Statistical hot topics mining and knowledge graph analysis based on LDA model
XIAO Ming1,2, SHANG Huiyu3, XIAO Yi4, LIAO Lili1
(1.Informatization Office, Central China Normal University, Wuhan 430079, China;2.Research Center for Language and Language Education, Central China Normal University, Wuhan 430079, China;3.Digital Intelligence Financial Innovation Lab, Zhougyuan Bank, Zhengzhou 450046, China; 4.School of Information Management, Central China Normal University, Wuhan 430079, China)

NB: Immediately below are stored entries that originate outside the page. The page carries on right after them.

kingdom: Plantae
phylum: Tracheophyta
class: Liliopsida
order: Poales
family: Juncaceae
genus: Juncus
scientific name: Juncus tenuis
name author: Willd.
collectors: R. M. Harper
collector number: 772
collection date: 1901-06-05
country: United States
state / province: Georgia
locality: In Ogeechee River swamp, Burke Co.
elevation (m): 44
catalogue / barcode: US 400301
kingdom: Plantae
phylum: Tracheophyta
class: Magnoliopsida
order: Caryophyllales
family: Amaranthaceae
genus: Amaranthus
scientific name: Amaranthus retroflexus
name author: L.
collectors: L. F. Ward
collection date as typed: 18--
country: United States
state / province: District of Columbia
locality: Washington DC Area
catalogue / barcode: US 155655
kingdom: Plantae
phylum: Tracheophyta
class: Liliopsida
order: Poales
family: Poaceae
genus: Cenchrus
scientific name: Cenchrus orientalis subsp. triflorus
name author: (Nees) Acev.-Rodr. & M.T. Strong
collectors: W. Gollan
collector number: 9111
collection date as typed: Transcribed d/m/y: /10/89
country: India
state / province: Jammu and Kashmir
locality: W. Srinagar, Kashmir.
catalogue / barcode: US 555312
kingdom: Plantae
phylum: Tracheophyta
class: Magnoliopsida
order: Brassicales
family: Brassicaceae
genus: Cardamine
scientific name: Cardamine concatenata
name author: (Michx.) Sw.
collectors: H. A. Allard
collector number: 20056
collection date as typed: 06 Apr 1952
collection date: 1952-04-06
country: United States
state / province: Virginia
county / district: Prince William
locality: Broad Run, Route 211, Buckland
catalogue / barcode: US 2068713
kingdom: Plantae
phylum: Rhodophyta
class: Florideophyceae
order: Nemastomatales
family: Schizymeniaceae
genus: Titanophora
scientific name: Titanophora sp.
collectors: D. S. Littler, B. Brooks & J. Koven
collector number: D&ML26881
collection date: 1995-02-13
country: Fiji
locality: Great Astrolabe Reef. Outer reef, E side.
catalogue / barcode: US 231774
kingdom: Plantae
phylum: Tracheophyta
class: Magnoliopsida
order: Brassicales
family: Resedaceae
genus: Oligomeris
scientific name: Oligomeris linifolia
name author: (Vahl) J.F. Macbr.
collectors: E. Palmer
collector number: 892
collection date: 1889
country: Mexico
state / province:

Abstract:In order to reveal and compare the development trend and hot topics of CSSCI journals in the field of statistics, a total of 41 495 publications of CSSCI journals in statistics from 1985 to 2020 were collected from CNKI database as the research object. LDA topic model and co-occurrence network model were used to analyze the hot topics and the evolution trend of popular topics and mainstream research methods, and draw the map of relevant knowledge network. Results show that structural equation model and quantile regression method have been widely used in research methods in recent five years, and big data has become a new high-frequency word in recent years. LDA model can accurately mine popular topics and research methods in the field of statistics and provide important support for researchers and decision makers to carry out frontier scientific activities.